• [ACTION ITEM]: Among the entries that follow, tally the lines with the string "inches". Give no more than the number.

[Collected data]
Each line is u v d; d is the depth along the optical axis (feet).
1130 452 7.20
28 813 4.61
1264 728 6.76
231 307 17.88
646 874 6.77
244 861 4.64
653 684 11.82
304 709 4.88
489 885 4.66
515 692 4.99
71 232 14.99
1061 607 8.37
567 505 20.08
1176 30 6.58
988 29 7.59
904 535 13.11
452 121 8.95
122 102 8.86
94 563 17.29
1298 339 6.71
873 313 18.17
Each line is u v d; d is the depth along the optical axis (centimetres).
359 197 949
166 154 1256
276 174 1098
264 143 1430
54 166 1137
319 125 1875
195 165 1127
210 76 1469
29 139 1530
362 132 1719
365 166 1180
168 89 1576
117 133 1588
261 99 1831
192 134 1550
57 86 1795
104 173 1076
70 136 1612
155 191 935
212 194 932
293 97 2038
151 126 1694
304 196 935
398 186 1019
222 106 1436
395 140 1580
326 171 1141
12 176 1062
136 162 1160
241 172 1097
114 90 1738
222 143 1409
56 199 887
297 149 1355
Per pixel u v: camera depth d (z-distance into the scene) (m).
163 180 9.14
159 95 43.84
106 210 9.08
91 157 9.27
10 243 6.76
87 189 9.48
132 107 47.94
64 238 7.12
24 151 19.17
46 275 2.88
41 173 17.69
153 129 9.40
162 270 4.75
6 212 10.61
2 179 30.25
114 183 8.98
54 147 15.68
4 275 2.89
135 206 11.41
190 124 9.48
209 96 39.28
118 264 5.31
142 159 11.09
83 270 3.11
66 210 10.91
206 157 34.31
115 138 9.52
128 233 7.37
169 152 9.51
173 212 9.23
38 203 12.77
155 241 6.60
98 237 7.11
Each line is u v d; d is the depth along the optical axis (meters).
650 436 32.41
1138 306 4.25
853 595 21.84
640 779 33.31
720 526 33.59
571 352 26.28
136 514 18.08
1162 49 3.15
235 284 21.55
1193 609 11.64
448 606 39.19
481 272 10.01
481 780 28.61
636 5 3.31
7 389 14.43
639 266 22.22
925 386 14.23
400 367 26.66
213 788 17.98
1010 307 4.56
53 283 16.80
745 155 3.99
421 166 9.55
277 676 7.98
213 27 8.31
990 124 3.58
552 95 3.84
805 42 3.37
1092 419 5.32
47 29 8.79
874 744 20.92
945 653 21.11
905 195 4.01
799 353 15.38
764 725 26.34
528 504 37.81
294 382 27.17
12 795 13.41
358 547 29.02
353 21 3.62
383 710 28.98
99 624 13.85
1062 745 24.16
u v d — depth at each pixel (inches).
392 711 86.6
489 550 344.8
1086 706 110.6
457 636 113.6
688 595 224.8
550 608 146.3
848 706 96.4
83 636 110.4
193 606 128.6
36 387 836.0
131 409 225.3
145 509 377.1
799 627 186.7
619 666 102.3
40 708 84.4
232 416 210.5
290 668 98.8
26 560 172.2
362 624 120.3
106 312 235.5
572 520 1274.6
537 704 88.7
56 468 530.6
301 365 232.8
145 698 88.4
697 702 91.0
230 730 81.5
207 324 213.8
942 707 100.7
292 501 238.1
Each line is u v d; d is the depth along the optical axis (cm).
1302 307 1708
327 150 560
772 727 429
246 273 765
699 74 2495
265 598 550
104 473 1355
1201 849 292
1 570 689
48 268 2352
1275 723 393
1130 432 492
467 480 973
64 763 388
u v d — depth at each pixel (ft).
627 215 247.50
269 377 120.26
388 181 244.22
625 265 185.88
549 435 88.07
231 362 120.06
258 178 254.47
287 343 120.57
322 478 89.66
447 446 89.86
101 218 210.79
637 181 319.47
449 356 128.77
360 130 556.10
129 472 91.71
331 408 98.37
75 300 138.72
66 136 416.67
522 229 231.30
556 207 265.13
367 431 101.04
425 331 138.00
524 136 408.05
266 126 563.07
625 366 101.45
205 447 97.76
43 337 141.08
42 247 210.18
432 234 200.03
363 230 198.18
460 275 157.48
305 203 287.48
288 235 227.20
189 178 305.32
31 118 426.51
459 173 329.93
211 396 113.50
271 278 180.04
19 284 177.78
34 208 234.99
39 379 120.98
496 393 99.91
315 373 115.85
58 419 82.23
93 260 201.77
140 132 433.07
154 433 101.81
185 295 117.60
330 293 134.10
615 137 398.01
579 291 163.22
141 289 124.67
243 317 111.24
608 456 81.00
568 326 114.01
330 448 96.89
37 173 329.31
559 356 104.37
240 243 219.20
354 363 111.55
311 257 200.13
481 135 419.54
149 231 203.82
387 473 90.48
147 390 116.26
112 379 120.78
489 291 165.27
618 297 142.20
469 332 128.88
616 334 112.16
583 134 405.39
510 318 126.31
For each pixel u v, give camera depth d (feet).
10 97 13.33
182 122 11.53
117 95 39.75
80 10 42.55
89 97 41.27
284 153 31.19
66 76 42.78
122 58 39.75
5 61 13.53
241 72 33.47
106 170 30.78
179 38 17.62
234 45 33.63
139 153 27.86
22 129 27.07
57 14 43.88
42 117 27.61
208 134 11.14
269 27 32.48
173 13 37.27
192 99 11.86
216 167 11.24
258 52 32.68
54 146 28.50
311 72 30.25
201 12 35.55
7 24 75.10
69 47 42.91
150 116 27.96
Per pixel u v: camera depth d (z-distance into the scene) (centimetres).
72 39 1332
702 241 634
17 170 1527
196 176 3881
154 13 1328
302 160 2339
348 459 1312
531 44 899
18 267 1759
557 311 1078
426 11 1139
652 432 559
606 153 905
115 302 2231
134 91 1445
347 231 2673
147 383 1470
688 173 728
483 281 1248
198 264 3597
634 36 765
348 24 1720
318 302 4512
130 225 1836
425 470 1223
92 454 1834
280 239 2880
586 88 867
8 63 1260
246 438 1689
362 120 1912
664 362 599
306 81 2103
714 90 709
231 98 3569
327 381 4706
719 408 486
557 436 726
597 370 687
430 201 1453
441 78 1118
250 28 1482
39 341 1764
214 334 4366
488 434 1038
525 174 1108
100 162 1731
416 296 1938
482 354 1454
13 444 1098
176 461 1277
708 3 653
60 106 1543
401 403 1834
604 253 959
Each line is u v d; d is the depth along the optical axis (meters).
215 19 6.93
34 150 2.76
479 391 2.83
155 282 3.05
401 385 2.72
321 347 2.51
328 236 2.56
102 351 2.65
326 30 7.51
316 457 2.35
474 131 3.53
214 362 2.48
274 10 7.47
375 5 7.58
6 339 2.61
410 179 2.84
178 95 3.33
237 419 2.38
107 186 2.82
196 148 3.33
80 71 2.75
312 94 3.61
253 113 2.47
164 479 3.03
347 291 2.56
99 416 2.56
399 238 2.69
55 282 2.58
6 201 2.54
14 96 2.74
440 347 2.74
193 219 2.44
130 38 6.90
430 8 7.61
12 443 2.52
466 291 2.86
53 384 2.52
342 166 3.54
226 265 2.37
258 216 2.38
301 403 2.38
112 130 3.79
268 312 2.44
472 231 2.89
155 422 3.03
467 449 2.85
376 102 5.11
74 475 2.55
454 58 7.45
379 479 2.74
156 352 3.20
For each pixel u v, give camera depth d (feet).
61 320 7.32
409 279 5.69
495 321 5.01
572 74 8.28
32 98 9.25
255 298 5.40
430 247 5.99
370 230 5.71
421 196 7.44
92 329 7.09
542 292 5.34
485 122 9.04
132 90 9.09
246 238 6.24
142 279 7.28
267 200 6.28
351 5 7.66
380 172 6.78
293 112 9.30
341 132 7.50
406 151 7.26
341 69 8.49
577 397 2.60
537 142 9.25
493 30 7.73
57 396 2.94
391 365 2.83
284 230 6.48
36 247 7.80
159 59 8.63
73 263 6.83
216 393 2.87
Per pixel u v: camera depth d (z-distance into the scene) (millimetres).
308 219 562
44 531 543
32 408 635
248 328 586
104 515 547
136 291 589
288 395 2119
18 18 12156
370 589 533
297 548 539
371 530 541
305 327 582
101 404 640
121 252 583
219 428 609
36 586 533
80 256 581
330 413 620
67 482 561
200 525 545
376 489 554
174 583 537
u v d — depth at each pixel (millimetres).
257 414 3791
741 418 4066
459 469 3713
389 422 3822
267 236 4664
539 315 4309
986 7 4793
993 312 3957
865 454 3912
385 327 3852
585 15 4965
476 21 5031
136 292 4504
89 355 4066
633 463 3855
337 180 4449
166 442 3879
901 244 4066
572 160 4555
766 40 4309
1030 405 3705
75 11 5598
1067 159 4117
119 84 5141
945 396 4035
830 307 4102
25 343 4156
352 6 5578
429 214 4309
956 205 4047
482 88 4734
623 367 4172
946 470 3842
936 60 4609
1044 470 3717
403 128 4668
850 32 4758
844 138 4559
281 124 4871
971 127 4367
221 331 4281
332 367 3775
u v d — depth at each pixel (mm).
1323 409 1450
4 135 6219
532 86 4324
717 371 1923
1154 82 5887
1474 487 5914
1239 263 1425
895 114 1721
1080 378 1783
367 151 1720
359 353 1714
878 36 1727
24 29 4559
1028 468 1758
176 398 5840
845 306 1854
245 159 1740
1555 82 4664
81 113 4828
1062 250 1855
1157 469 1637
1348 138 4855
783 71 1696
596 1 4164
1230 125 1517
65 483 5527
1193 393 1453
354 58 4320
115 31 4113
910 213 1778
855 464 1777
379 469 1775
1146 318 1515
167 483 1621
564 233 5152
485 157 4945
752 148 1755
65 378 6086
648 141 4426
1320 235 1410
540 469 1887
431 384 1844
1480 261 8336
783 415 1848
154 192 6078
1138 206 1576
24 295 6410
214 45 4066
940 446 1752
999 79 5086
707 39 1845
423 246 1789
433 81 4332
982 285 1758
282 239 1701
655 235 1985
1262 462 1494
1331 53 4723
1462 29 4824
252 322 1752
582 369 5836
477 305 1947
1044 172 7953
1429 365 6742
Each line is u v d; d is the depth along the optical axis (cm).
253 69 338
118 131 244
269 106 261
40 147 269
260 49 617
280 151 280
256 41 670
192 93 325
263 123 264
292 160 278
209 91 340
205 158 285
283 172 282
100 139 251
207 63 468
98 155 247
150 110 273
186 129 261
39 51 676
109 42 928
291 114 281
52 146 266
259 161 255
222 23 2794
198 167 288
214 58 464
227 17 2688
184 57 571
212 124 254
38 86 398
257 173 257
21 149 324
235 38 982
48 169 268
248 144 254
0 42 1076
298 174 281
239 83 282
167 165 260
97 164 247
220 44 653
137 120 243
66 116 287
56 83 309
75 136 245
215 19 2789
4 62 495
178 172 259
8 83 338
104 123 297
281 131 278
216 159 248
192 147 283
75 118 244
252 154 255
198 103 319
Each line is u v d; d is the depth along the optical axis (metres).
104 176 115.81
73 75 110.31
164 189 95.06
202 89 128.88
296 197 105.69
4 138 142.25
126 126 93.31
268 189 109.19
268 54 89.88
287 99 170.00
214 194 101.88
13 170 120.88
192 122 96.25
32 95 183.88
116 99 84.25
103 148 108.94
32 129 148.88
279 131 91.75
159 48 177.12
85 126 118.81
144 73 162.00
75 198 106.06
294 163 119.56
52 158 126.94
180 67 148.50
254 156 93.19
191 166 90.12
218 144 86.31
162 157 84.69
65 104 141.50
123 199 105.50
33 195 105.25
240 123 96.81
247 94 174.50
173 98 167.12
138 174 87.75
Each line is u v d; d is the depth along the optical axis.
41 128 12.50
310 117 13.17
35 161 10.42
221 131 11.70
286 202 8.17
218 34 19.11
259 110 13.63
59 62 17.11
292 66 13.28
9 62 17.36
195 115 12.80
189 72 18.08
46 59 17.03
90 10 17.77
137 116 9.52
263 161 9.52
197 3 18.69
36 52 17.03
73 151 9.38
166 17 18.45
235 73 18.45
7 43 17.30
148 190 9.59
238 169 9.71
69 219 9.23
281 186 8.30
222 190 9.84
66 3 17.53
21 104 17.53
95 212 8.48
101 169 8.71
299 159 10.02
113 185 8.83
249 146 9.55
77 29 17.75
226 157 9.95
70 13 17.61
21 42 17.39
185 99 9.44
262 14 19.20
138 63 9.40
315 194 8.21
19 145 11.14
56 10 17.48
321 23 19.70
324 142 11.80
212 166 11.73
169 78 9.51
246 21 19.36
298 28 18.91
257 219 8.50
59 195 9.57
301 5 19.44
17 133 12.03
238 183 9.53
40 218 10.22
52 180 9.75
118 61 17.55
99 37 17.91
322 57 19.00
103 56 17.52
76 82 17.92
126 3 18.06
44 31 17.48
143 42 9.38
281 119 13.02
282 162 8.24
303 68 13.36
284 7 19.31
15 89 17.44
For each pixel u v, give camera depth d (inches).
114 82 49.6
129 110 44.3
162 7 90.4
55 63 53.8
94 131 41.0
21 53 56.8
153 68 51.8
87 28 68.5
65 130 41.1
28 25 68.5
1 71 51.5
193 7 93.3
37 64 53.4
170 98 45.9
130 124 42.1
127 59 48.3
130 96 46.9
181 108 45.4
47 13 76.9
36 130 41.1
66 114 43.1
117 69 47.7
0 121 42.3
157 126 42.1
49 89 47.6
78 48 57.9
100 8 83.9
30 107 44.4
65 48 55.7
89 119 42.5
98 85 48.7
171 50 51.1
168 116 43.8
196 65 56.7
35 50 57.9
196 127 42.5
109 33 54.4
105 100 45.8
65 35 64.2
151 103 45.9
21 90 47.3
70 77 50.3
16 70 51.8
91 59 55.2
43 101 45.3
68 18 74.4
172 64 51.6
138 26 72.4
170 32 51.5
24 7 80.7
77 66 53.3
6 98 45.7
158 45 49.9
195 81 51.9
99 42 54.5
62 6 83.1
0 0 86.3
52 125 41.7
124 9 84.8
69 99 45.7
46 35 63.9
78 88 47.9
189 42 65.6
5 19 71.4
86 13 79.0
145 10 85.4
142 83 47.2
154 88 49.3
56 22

• [EXERCISE OUTPUT]: 2